I am so pleased that I saw them at that Catch a Fire moment. Their later success was fantastic for them, but there was something very special about them at that time.
I never got the chance to see them again. Some years later when I lived in Morocco there were always rumours of Bob Marley playing a concert there. Sadly it never happened, and by the time I came back to England he had passed away. He was a truly international artist - Bob Marley and Manchester United were topics of conversation wherever I went in Morocco!
Watching Reggae Britannia reminded me of some of the great musicians I saw in those few years - Culture (2 7's Clash, not Club), Burning Spear (at the Hacienda believe it or not), the Cimarons, Steel Pulse, Aswad,possibly Big Youth and/or U Roy - some of it gets a bit hazy as you might imagine.
I have just heard a bit of Bob Marley's last ever concert on the radio - a number one album in the States at the moment apparently.
Lively up yourself!

Monday 7 February 2011

Box of Rain and the Grateful Dead

Listening to Bob Harris' radio programme on Friday night, I had fallen asleep to the sound of the wind and rain outside. Wild weather continues this week, though I have just seen the glimmering of a faint rainbow across the valley outside. I woke from my half conscious state to hear him play the Dead's Box of Rain. What a wonderful sound. I was transported back to other half conscious times I'd heard that lovely blend of psychedelic country folk. In fact much of my favourite music now is of that genre - Vetiver and Devendra Banhart come immediately to mind. I know I saw the Grateful Dead twice, but I'm not sure I was really concentrating. Bickershaw Festival in May 1972 was the first time. More rain than would fill a box there. I was working in On the 8th Day's Joe's Cafe. We were pitched between the stage and Caroline Coon's Release tent. A great spot. We were constantly busy serving rice and veg, muesli and hot drinks. There was an element of a disaster area about the site, though it was an amazing festival. I have clear memories of Dr John, Hawkwind and Captain Beefheart - and of course the man who did a high dive into a tub of water!. If the Dead's set really lasted as long as they say on the websites, I probably did a couple of shifts and slept a few hours during the time they were on.

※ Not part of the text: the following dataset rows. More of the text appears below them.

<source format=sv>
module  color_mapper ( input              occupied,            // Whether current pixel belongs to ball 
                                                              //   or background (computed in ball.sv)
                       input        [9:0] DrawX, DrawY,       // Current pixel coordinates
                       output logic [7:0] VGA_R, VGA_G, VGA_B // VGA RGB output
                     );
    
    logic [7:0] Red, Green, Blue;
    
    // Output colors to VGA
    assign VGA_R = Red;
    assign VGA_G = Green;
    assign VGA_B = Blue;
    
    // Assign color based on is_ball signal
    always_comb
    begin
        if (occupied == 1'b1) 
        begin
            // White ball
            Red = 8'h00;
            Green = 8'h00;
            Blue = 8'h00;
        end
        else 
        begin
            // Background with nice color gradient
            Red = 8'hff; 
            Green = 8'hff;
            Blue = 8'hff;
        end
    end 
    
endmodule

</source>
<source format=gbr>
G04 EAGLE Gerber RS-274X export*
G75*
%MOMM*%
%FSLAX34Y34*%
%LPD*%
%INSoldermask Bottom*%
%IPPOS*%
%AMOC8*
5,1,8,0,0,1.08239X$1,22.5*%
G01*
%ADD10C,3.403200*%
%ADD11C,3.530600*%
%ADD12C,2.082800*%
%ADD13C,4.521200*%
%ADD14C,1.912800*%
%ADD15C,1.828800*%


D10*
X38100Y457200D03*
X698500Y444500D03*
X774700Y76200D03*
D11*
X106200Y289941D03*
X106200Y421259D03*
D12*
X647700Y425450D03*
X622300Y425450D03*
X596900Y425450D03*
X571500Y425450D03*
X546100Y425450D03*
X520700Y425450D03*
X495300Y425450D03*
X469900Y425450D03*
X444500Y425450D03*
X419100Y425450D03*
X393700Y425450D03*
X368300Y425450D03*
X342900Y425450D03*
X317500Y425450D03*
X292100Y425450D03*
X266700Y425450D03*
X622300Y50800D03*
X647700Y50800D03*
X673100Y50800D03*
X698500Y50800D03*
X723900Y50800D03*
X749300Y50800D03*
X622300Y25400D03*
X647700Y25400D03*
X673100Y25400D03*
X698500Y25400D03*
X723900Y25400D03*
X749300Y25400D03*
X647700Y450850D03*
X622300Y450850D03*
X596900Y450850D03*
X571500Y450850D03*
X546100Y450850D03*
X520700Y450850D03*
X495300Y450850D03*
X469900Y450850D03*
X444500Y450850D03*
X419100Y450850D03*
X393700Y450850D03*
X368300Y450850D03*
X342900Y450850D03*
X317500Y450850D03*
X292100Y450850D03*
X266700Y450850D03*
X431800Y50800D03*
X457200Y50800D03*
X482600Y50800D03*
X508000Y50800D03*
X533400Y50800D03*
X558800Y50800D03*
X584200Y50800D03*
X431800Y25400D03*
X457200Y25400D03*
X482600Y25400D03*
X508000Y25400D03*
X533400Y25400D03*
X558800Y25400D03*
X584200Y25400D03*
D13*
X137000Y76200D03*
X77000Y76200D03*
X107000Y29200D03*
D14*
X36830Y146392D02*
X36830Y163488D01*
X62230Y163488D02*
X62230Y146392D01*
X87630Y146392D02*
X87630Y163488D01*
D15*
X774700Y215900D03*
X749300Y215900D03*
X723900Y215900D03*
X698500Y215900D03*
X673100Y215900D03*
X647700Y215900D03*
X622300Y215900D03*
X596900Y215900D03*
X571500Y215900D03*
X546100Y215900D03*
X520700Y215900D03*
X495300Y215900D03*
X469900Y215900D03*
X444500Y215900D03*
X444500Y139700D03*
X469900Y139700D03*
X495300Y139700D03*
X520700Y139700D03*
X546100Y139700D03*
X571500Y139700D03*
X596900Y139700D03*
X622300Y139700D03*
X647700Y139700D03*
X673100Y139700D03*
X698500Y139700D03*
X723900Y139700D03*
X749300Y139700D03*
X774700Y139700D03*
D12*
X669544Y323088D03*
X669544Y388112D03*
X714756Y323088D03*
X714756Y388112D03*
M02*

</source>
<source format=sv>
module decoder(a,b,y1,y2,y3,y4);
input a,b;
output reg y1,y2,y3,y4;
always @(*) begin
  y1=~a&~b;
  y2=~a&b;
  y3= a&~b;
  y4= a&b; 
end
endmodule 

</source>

So many friends were Dead heads back in the day . I remember someone's motorbike petrol tank painted with the American Beauty album cover design.

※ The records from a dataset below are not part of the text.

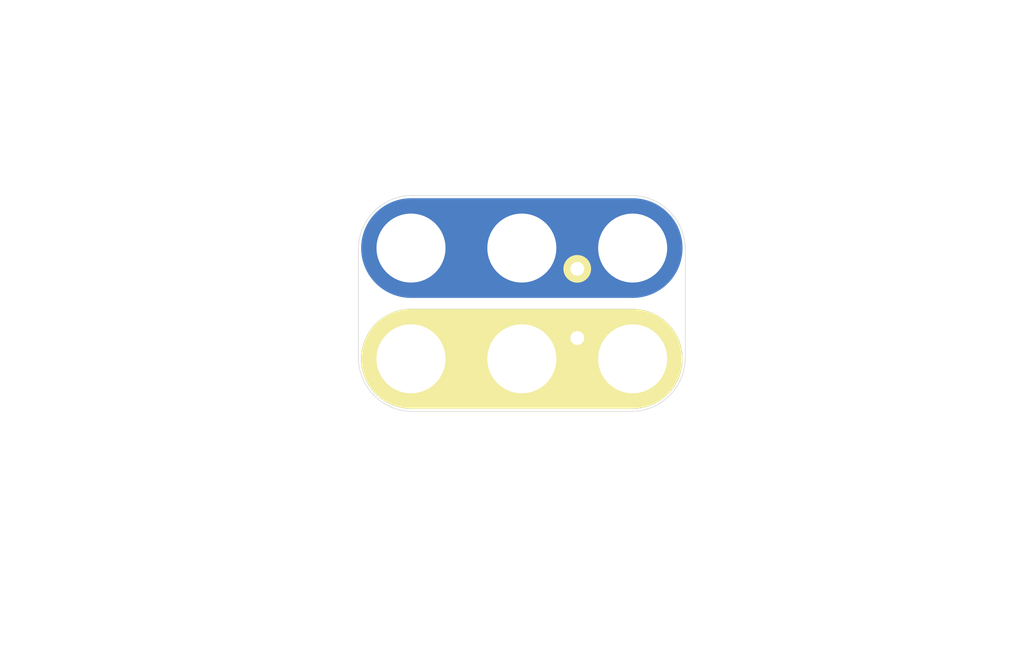
<source format=kicad_pcb>
(kicad_pcb (version 4) (host pcbnew 4.0.5-e0-6337~49~ubuntu16.04.1)

  (general
    (links 0)
    (no_connects 0)
    (area 104.572999 74.854999 178.510001 123.265001)
    (thickness 1.6)
    (drawings 17)
    (tracks 0)
    (zones 0)
    (modules 1)
    (nets 1)
  )

  (page USLetter)
  (title_block
    (title "2x3 Magnet-compatible 5mm-pitch Module")
    (date "13 Jan 2017")
    (rev 1.0)
    (company "CERN Open Hardware License v1.2.")
    (comment 1 help@browndoggadgets.com)
    (comment 2 http://browndoggadgets.com/)
    (comment 3 "Brown Dog Gadgets")
  )

  (layers
    (0 F.Cu signal)
    (31 B.Cu signal)
    (34 B.Paste user)
    (35 F.Paste user)
    (36 B.SilkS user)
    (37 F.SilkS user)
    (38 B.Mask user)
    (39 F.Mask user)
    (40 Dwgs.User user)
    (44 Edge.Cuts user)
    (46 B.CrtYd user)
    (47 F.CrtYd user)
    (48 B.Fab user)
    (49 F.Fab user)
  )

  (setup
    (last_trace_width 0.254)
    (user_trace_width 0.1524)
    (user_trace_width 0.254)
    (user_trace_width 0.3302)
    (user_trace_width 0.508)
    (user_trace_width 0.762)
    (user_trace_width 1.27)
    (trace_clearance 0.254)
    (zone_clearance 0.508)
    (zone_45_only no)
    (trace_min 0.1524)
    (segment_width 0.1524)
    (edge_width 0.1524)
    (via_size 0.6858)
    (via_drill 0.3302)
    (via_min_size 0.6858)
    (via_min_drill 0.3302)
    (user_via 0.6858 0.3302)
    (user_via 0.762 0.4064)
    (user_via 0.8636 0.508)
    (uvia_size 0.6858)
    (uvia_drill 0.3302)
    (uvias_allowed no)
    (uvia_min_size 0)
    (uvia_min_drill 0)
    (pcb_text_width 0.1524)
    (pcb_text_size 1.016 1.016)
    (mod_edge_width 0.1524)
    (mod_text_size 1.016 1.016)
    (mod_text_width 0.1524)
    (pad_size 1.524 1.524)
    (pad_drill 0.762)
    (pad_to_mask_clearance 0.0762)
    (solder_mask_min_width 0.1016)
    (pad_to_paste_clearance -0.0762)
    (aux_axis_origin 0 0)
    (visible_elements FFFEDF7D)
    (pcbplotparams
      (layerselection 0x310fc_80000001)
      (usegerberextensions true)
      (excludeedgelayer true)
      (linewidth 0.100000)
      (plotframeref false)
      (viasonmask false)
      (mode 1)
      (useauxorigin false)
      (hpglpennumber 1)
      (hpglpenspeed 20)
      (hpglpendiameter 15)
      (hpglpenoverlay 2)
      (psnegative false)
      (psa4output false)
      (plotreference true)
      (plotvalue true)
      (plotinvisibletext false)
      (padsonsilk false)
      (subtractmaskfromsilk false)
      (outputformat 1)
      (mirror false)
      (drillshape 0)
      (scaleselection 1)
      (outputdirectory gerbers))
  )

  (net 0 "")

  (net_class Default "This is the default net class."
    (clearance 0.254)
    (trace_width 0.254)
    (via_dia 0.6858)
    (via_drill 0.3302)
    (uvia_dia 0.6858)
    (uvia_drill 0.3302)
  )

  (module Crazy_Circuits:GENERIC-5MM-TH-2x3 (layer F.Cu) (tedit 587F277D) (tstamp 5879771E)
    (at 142.24 100.7745)
    (descr "10mm LED 5mm pitch through hole center polarized")
    (fp_text reference LED (at -4 -5) (layer B.SilkS) hide
      (effects (font (size 1 1) (thickness 0.15)) (justify mirror))
    )
    (fp_text value Val** (at 4 -4) (layer F.Fab) hide
      (effects (font (size 1 1) (thickness 0.15)))
    )
    (fp_text user %R (at 0 -3.99) (layer F.Fab)
      (effects (font (size 1 1) (thickness 0.15)))
    )
    (fp_line (start 8 -8) (end -8 -8) (layer B.Mask) (width 7.2))
    (fp_line (start 8 -8) (end -8 -8) (layer B.Cu) (width 7.2))
    (fp_line (start 8 0) (end -8 0) (layer B.Mask) (width 7.2))
    (fp_line (start 8 0) (end -8 0) (layer B.Cu) (width 7.2))
    (fp_line (start 7.9 -11.8) (end -7.9 -11.8) (layer Edge.Cuts) (width 0.04064))
    (fp_line (start 7.9 3.8) (end -7.9 3.8) (layer Edge.Cuts) (width 0.04064))
    (fp_line (start 11.8 -0.1) (end 11.8 -7.9) (layer Edge.Cuts) (width 0.04064))
    (fp_line (start -11.8 -0.1) (end -11.8 -7.9) (layer Edge.Cuts) (width 0.04064))
    (fp_arc (start 7.9 -7.9) (end 7.9 -11.8) (angle 90) (layer Edge.Cuts) (width 0.04064))
    (fp_arc (start 7.9 -0.1) (end 11.8 -0.1) (angle 90) (layer Edge.Cuts) (width 0.04064))
    (fp_arc (start -7.9 -0.1) (end -7.9 3.8) (angle 90) (layer Edge.Cuts) (width 0.04064))
    (fp_arc (start -7.9 -7.9) (end -11.8 -7.9) (angle 90) (layer Edge.Cuts) (width 0.04064))
    (fp_line (start 7.9 -11.8) (end -7.9 -11.8) (layer F.Fab) (width 0.04064))
    (fp_line (start 7.9 3.8) (end -7.9 3.8) (layer F.Fab) (width 0.04064))
    (fp_line (start 11.8 -0.1) (end 11.8 -7.9) (layer F.Fab) (width 0.04064))
    (fp_line (start -11.8 -0.1) (end -11.8 -7.9) (layer F.Fab) (width 0.04064))
    (fp_arc (start 7.9 -7.9) (end 7.9 -11.8) (angle 90) (layer F.Fab) (width 0.04064))
    (fp_arc (start 7.9 -0.1) (end 11.8 -0.1) (angle 90) (layer F.Fab) (width 0.04064))
    (fp_arc (start -7.9 -0.1) (end -7.9 3.8) (angle 90) (layer F.Fab) (width 0.04064))
    (fp_arc (start -7.9 -7.9) (end -11.8 -7.9) (angle 90) (layer F.Fab) (width 0.04064))
    (fp_line (start 8 0) (end -8 0) (layer F.SilkS) (width 7.2))
    (pad + thru_hole circle (at 4 -6.5) (size 2 2) (drill 1.00076) (layers *.Cu *.Mask F.SilkS))
    (pad - thru_hole circle (at 4 -1.5 270) (size 1.9 1.9) (drill 1.00076) (layers *.Cu *.Mask F.SilkS))
    (pad - thru_hole circle (at -8 0) (size 6 6) (drill 4.98) (layers *.Cu *.Mask))
    (pad + thru_hole circle (at -8 -8) (size 6 6) (drill 4.98) (layers *.Cu *.Mask))
    (pad + thru_hole circle (at 8 -8) (size 6 6) (drill 4.98) (layers *.Cu *.Mask))
    (pad - thru_hole circle (at 8 0) (size 6 6) (drill 4.98) (layers *.Cu *.Mask))
    (pad + thru_hole circle (at 0 -8) (size 6 6) (drill 4.98) (layers *.Cu *.Mask))
    (pad - thru_hole circle (at 0 0) (size 6 6) (drill 4.98) (layers *.Cu *.Mask))
  )

  (gr_circle (center 117.348 76.962) (end 118.618 76.962) (layer Dwgs.User) (width 0.15))
  (gr_line (start 114.427 78.994) (end 114.427 74.93) (angle 90) (layer Dwgs.User) (width 0.15))
  (gr_line (start 120.269 78.994) (end 114.427 78.994) (angle 90) (layer Dwgs.User) (width 0.15))
  (gr_line (start 120.269 74.93) (end 120.269 78.994) (angle 90) (layer Dwgs.User) (width 0.15))
  (gr_line (start 114.427 74.93) (end 120.269 74.93) (angle 90) (layer Dwgs.User) (width 0.15))
  (gr_line (start 120.523 93.98) (end 104.648 93.98) (angle 90) (layer Dwgs.User) (width 0.15))
  (gr_line (start 173.355 102.235) (end 173.355 94.615) (angle 90) (layer Dwgs.User) (width 0.15))
  (gr_line (start 178.435 102.235) (end 173.355 102.235) (angle 90) (layer Dwgs.User) (width 0.15))
  (gr_line (start 178.435 94.615) (end 178.435 102.235) (angle 90) (layer Dwgs.User) (width 0.15))
  (gr_line (start 173.355 94.615) (end 178.435 94.615) (angle 90) (layer Dwgs.User) (width 0.15))
  (gr_line (start 109.093 123.19) (end 109.093 114.3) (angle 90) (layer Dwgs.User) (width 0.15))
  (gr_line (start 122.428 123.19) (end 109.093 123.19) (angle 90) (layer Dwgs.User) (width 0.15))
  (gr_line (start 122.428 114.3) (end 122.428 123.19) (angle 90) (layer Dwgs.User) (width 0.15))
  (gr_line (start 109.093 114.3) (end 122.428 114.3) (angle 90) (layer Dwgs.User) (width 0.15))
  (gr_line (start 104.648 93.98) (end 104.648 82.55) (angle 90) (layer Dwgs.User) (width 0.15))
  (gr_line (start 120.523 82.55) (end 120.523 93.98) (angle 90) (layer Dwgs.User) (width 0.15))
  (gr_line (start 104.648 82.55) (end 120.523 82.55) (angle 90) (layer Dwgs.User) (width 0.15))

)

</source>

In September 1974, whilst I was at Leeds university, and newly married for the first time, a group of us went to Ally Pally for one of the three nights of concerts. Again, it's a bit of a blur. I do remember the panic on the M6 on the outskirts of Manchester. The conversation had turned to who actually had the tickets in their possession - and of course they had been left at home. We still made it to the concert. Happy days.